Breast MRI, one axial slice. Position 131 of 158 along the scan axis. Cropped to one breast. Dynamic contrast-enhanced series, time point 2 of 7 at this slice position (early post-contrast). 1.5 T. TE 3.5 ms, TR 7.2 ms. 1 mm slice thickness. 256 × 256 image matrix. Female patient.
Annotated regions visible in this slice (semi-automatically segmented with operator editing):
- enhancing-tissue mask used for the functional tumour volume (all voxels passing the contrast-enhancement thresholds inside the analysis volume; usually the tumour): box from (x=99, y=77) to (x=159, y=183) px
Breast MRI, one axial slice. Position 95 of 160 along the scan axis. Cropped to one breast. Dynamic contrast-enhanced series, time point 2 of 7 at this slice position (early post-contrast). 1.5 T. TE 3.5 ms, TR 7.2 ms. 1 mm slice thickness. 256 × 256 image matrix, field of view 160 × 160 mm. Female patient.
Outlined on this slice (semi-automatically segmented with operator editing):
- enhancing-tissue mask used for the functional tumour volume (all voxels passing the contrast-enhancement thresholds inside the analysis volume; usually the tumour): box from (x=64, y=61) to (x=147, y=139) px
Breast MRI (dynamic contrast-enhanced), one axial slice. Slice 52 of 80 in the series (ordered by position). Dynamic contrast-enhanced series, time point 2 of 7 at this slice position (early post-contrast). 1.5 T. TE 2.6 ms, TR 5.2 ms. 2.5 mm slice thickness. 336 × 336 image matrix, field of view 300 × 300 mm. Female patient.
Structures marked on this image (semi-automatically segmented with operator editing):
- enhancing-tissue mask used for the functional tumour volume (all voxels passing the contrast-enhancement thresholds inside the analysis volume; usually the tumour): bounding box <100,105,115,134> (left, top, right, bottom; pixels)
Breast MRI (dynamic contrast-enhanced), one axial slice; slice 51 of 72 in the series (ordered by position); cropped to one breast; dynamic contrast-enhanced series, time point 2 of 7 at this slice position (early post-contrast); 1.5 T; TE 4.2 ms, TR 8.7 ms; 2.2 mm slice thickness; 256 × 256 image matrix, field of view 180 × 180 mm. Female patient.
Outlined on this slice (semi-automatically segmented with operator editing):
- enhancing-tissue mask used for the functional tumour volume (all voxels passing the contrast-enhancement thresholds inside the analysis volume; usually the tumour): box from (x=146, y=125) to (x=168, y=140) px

• • • • •

TASK DIRECTIONS:
A complete answer reproduces every line of the records in which the word "field" occurs.

TASK RESPONSE:
Breast MRI, one axial slice. Position 95 of 160 along the scan axis. Cropped to one breast. Dynamic contrast-enhanced series, time point 2 of 7 at this slice position (early post-contrast). 1.5 T. TE 3.5 ms, TR 7.2 ms. 1 mm slice thickness. 256 × 256 image matrix, field of view 160 × 160 mm. Female patient.
Breast MRI (dynamic contrast-enhanced), one axial slice. Slice 52 of 80 in the series (ordered by position). Dynamic contrast-enhanced series, time point 2 of 7 at this slice position (early post-contrast). 1.5 T. TE 2.6 ms, TR 5.2 ms. 2.5 mm slice thickness. 336 × 336 image matrix, field of view 300 × 300 mm. Female patient.
Breast MRI (dynamic contrast-enhanced), one axial slice; slice 51 of 72 in the series (ordered by position); cropped to one breast; dynamic contrast-enhanced series, time point 2 of 7 at this slice position (early post-contrast); 1.5 T; TE 4.2 ms, TR 8.7 ms; 2.2 mm slice thickness; 256 × 256 image matrix, field of view 180 × 180 mm. Female patient.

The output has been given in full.